Work task
Check every line below for the word "Figure" and copy each one that has it.

Dataset entries:
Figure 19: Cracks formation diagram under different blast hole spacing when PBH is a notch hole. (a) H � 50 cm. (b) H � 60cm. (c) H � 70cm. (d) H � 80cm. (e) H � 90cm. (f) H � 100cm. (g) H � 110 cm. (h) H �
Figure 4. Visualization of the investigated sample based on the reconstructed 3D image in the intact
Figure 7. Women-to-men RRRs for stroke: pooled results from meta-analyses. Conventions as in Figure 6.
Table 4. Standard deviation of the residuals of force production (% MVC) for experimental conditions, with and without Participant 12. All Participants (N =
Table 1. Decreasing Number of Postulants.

Exercise solution
Figure 19: Cracks formation diagram under different blast hole spacing when PBH is a notch hole. (a) H � 50 cm. (b) H � 60cm. (c) H � 70cm. (d) H � 80cm. (e) H � 90cm. (f) H � 100cm. (g) H � 110 cm. (h) H �
Figure 4. Visualization of the investigated sample based on the reconstructed 3D image in the intact
Figure 7. Women-to-men RRRs for stroke: pooled results from meta-analyses. Conventions as in Figure 6.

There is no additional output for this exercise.